**Problem description:**
Can you quote the rows below word for word, omitting the pictures?
───── Task material ─────
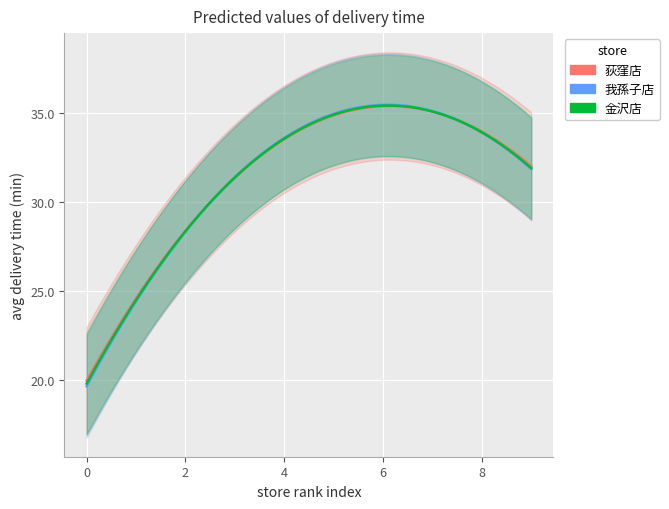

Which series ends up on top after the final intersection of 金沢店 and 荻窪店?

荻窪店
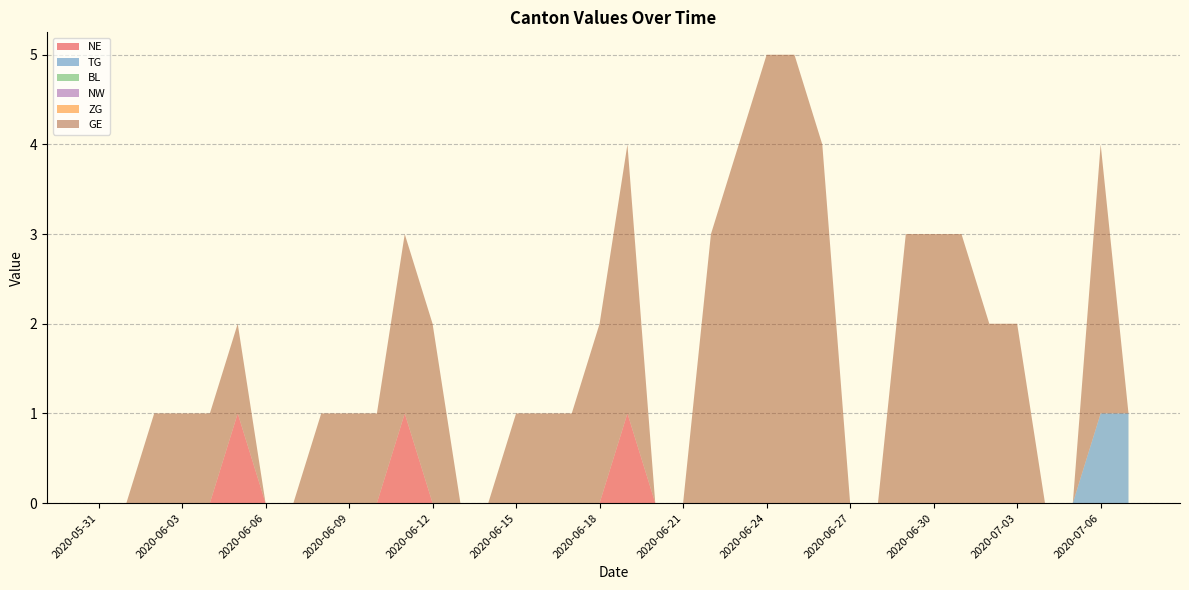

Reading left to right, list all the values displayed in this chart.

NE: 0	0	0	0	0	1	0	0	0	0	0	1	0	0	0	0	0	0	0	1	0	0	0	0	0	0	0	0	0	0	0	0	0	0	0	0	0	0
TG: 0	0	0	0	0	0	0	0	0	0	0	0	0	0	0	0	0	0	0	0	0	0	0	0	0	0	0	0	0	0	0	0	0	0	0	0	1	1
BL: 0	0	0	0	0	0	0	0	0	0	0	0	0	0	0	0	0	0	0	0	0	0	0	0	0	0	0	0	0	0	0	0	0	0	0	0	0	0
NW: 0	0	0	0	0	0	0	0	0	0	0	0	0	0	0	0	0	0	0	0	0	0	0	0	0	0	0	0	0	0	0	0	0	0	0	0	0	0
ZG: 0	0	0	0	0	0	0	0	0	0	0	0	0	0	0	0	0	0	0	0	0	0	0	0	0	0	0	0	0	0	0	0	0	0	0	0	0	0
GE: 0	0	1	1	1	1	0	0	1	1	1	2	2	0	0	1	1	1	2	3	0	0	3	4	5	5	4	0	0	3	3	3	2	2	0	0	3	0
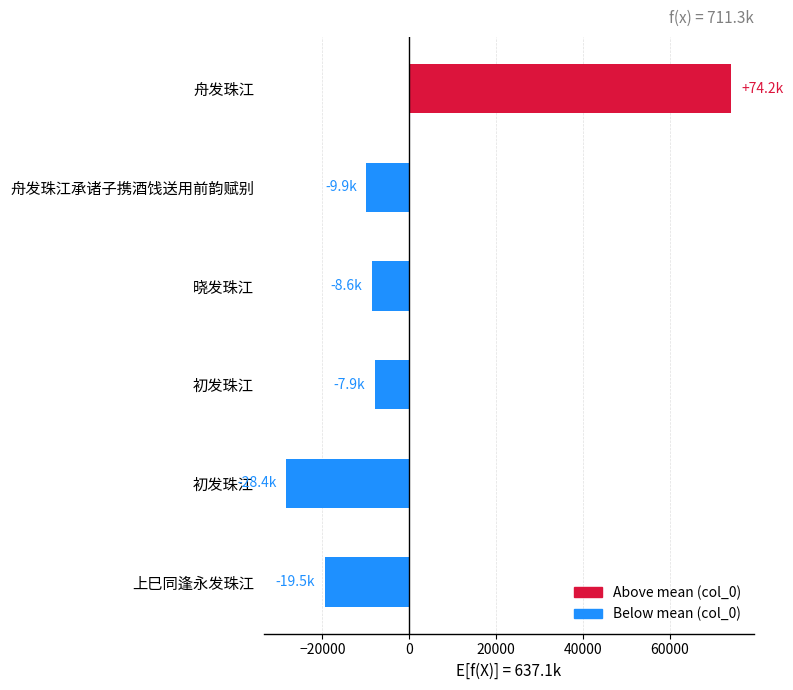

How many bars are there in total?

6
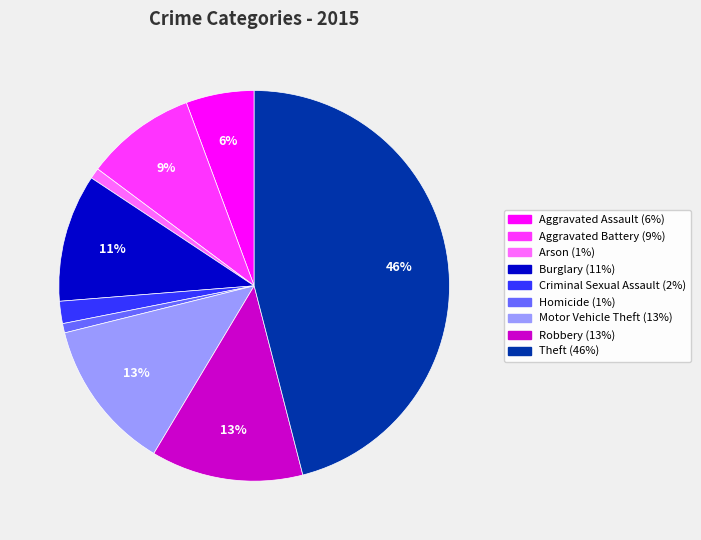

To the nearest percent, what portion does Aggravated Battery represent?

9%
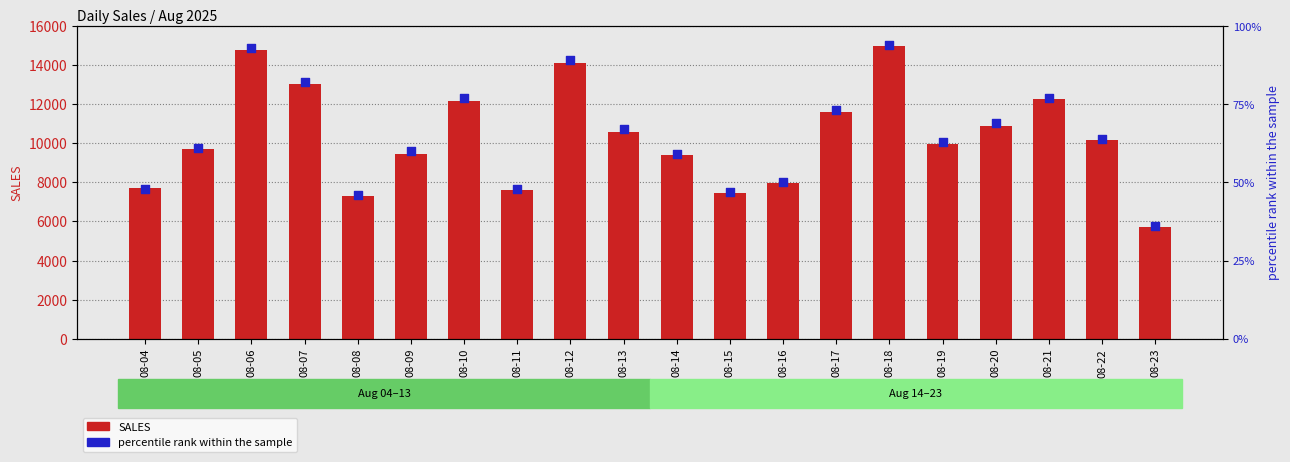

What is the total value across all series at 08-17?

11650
─────
**Reply:**
Which series ends up on top after the final intersection of 金沢店 and 荻窪店?

荻窪店

Reading left to right, list all the values displayed in this chart.

NE: 0	0	0	0	0	1	0	0	0	0	0	1	0	0	0	0	0	0	0	1	0	0	0	0	0	0	0	0	0	0	0	0	0	0	0	0	0	0
TG: 0	0	0	0	0	0	0	0	0	0	0	0	0	0	0	0	0	0	0	0	0	0	0	0	0	0	0	0	0	0	0	0	0	0	0	0	1	1
BL: 0	0	0	0	0	0	0	0	0	0	0	0	0	0	0	0	0	0	0	0	0	0	0	0	0	0	0	0	0	0	0	0	0	0	0	0	0	0
NW: 0	0	0	0	0	0	0	0	0	0	0	0	0	0	0	0	0	0	0	0	0	0	0	0	0	0	0	0	0	0	0	0	0	0	0	0	0	0
ZG: 0	0	0	0	0	0	0	0	0	0	0	0	0	0	0	0	0	0	0	0	0	0	0	0	0	0	0	0	0	0	0	0	0	0	0	0	0	0
GE: 0	0	1	1	1	1	0	0	1	1	1	2	2	0	0	1	1	1	2	3	0	0	3	4	5	5	4	0	0	3	3	3	2	2	0	0	3	0

How many bars are there in total?

6

To the nearest percent, what portion does Aggravated Battery represent?

9%

What is the total value across all series at 08-17?

11650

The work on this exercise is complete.